# WHAT THIS TASK INVOLVES
Please repeat the passage of the bike shed thread starting at "They are likely" and ending at "pop them open.", swapping out "insurance companies" for "insurers".

# READING PASSAGE
[Start of Attachment]
We have an Asgard bike shed. I won't disagree about it being fugly, but condensation is not nearly as bad as I thought it would be, and we're on the side of the Pennines so not in the driest part of the county. 
They are likely no good for the OPs requirements (hanging heavy bikes), but work ok if you are happy to lean bikes against each other. There are a lot of very expensive bikes stored in them as they seem to be recognised by insurance companies as a reasonably secure means of keeping one's bike(s) stored outside. The main deterrent to break in is probably how much noise it would take to pop them open.

OP - before you finalise details of your build, it may be worth giving your insurance company a call to see if they would cover your bikes if they were stolen from you new shed.


----------



## Pedropete (30 Jan 2020)

Myfordman":3v69et64 said:


> You could always make your plinth from concrete lintels that you could take with you when you move?


They'd still need fixing in place, which would damage the patio far more than the anchors I'm planning to use. Would also raise the peak height above the 2500mm limit for being within 2m of a boundary.


----------



## MikeG. (30 Jan 2020)

Pedropete":1tr1fhtx said:


> ...... Would also raise the peak height above the 2500mm limit for being within 2m of a boundary.



No, you just make your timber walls 4 or 6 inches shorter, whatever, to allow for the difference.


----------



## Pedropete (30 Jan 2020)

MikeG.":ctvsv32k said:


> No, you just make your timber walls 4 or 6 inches shorter, whatever, to allow for the difference.


That would drop the door header too low and need the internal headroom to hang one bike above another on the tall wall. I appreciate and agree with your concerns but it can't go on a plinth for now. As and when it gets moved it will go on a more suitable base. Always helpful to be challenged though, so thank you.


----------



## MikeG. (30 Jan 2020)

Pedropete":g8gowumo said:


> ......That would drop the door header too low........



Header? You've been watching too many American Youtube clips. It's a lintel here. :wink: 

And no, it doesn't affect anything height-wise. You're effectively cutting X inches off the bottom of the walls and replacing them with concrete, with everything else remaining precisely where they were.


----------



## Pedropete (30 Jan 2020)
[End of Attachment]
# PROVIDED MATERIAL
[Start of Attachment]
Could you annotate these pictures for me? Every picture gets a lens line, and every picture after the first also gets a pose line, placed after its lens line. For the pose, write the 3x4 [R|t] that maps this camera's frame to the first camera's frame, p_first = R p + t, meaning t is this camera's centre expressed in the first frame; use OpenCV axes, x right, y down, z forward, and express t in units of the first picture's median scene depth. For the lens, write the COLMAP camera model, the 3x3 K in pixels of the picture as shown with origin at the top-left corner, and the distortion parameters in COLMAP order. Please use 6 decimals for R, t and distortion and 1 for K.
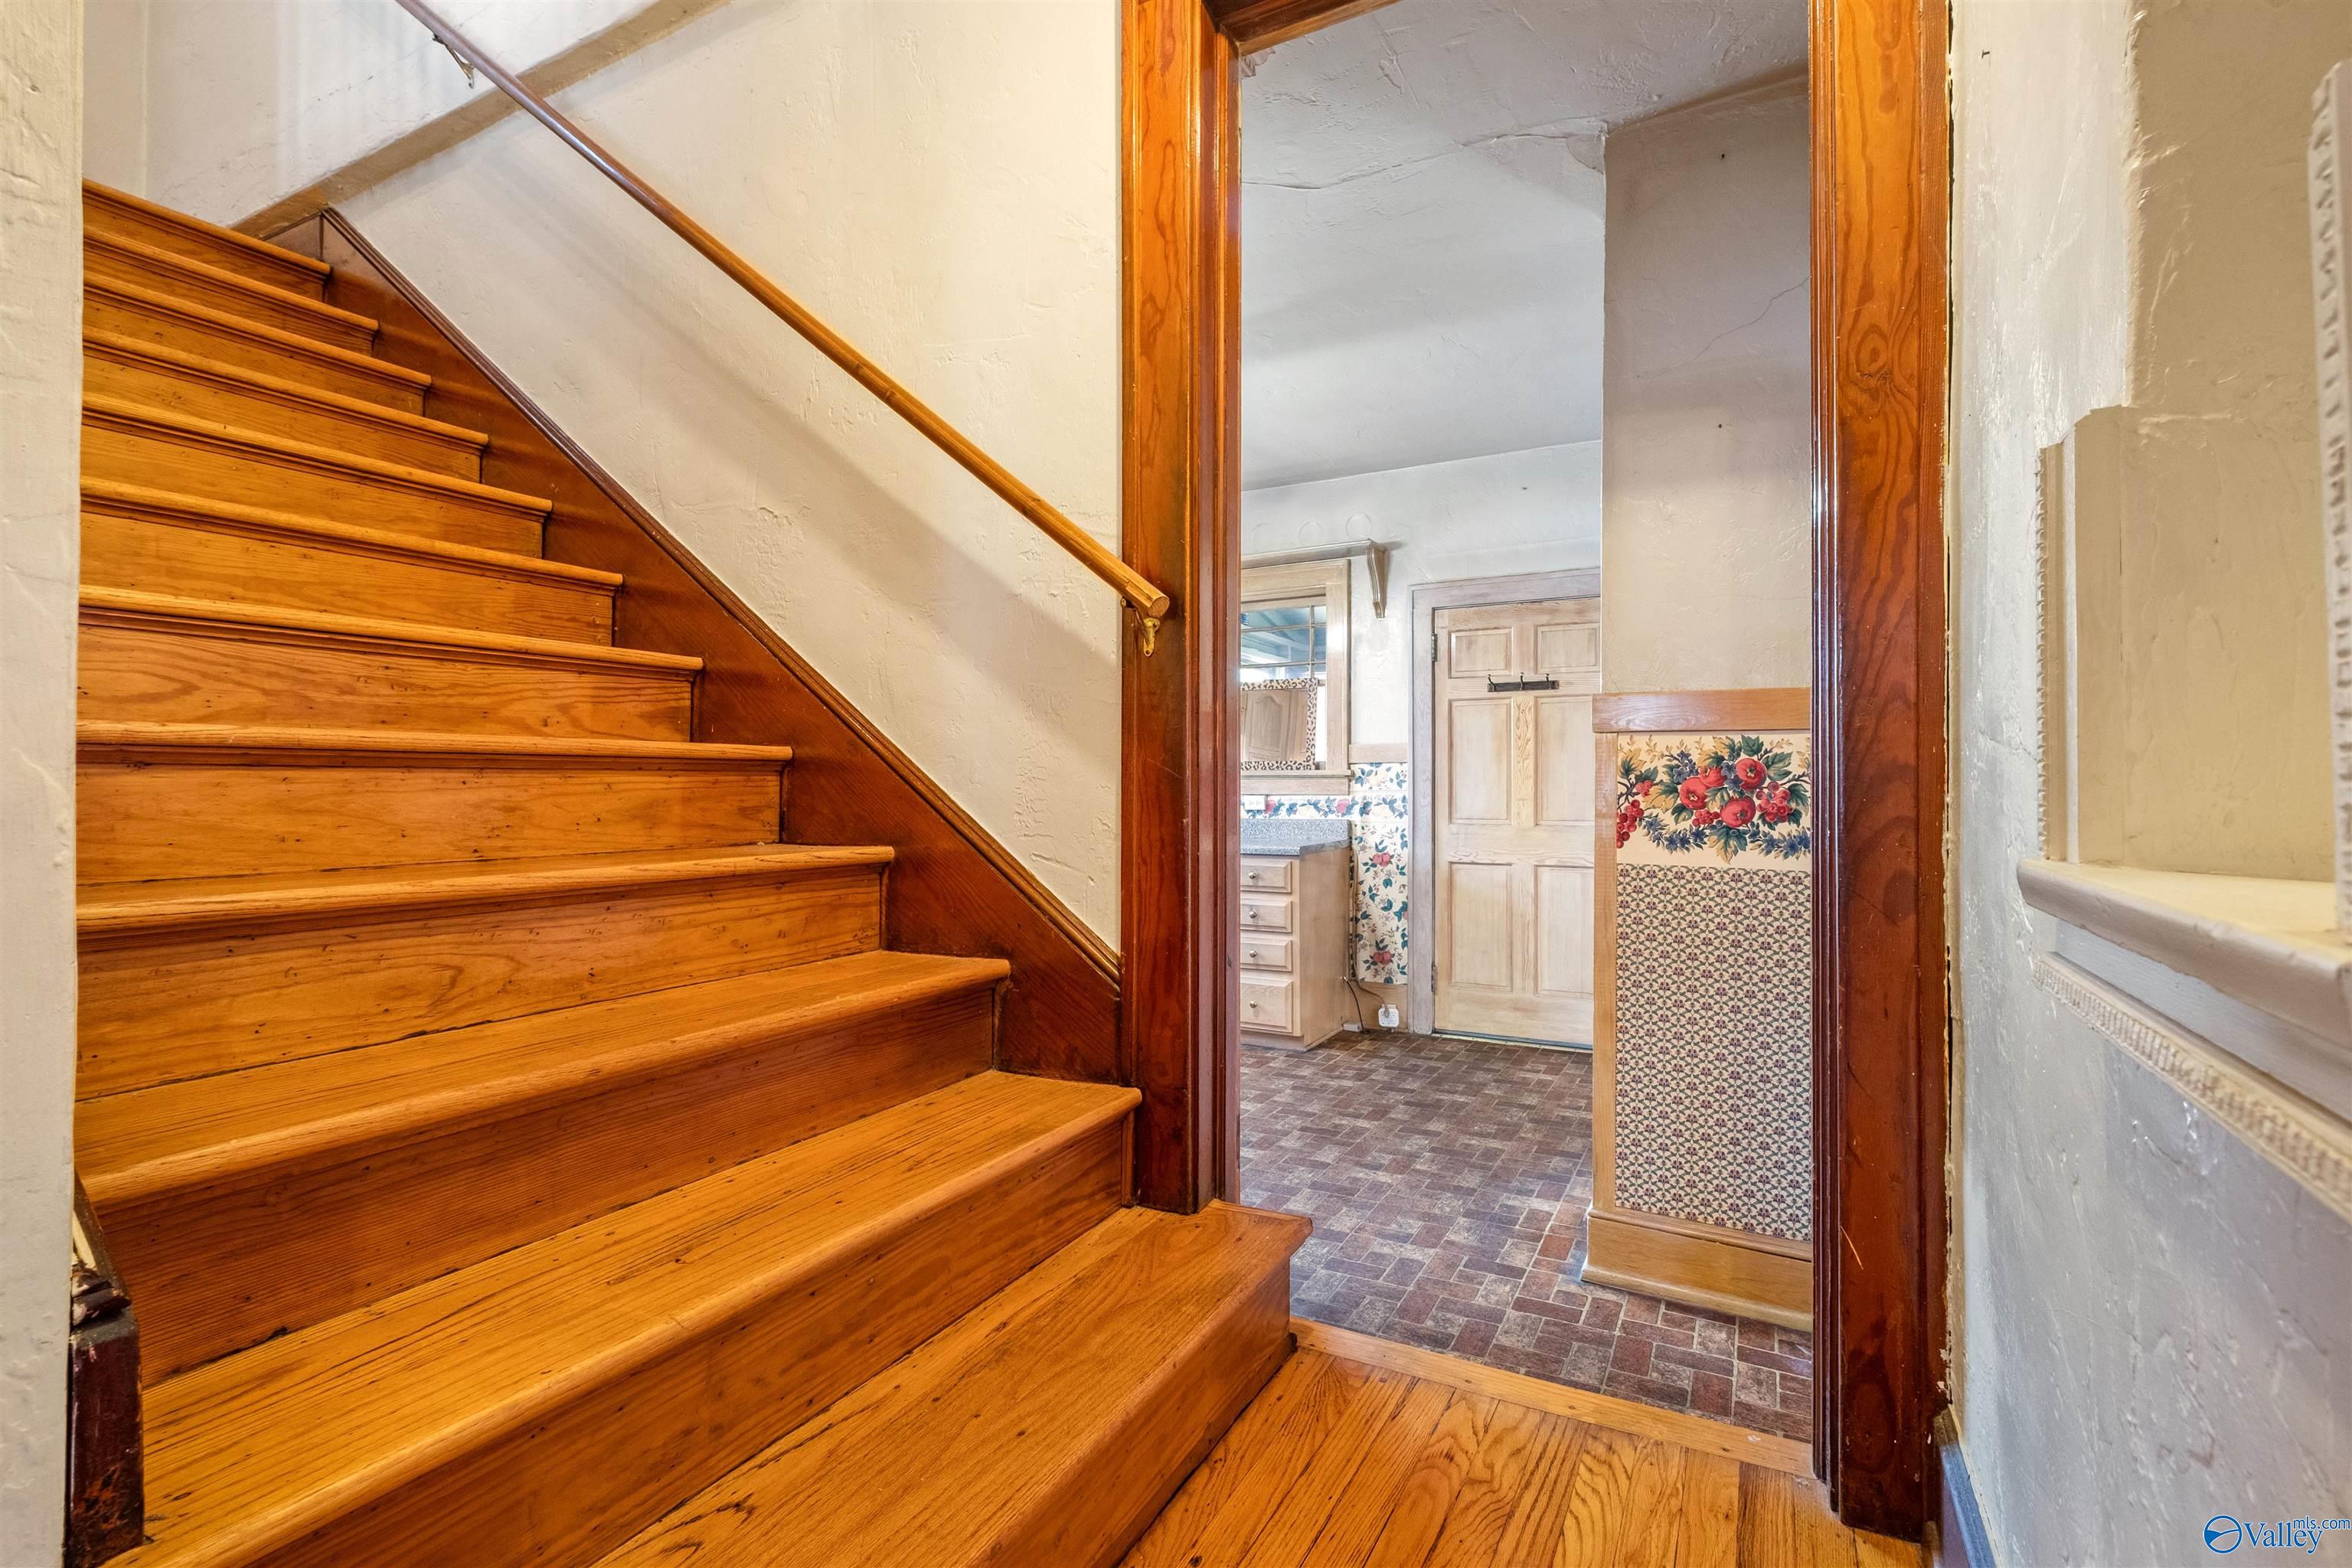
[End of Attachment]
# OUTPUT OF THE EXERCISE
They are likely no good for the OPs requirements (hanging heavy bikes), but work ok if you are happy to lean bikes against each other. There are a lot of very expensive bikes stored in them as they seem to be recognised by insurers as a reasonably secure means of keeping one's bike(s) stored outside. The main deterrent to break in is probably how much noise it would take to pop them open.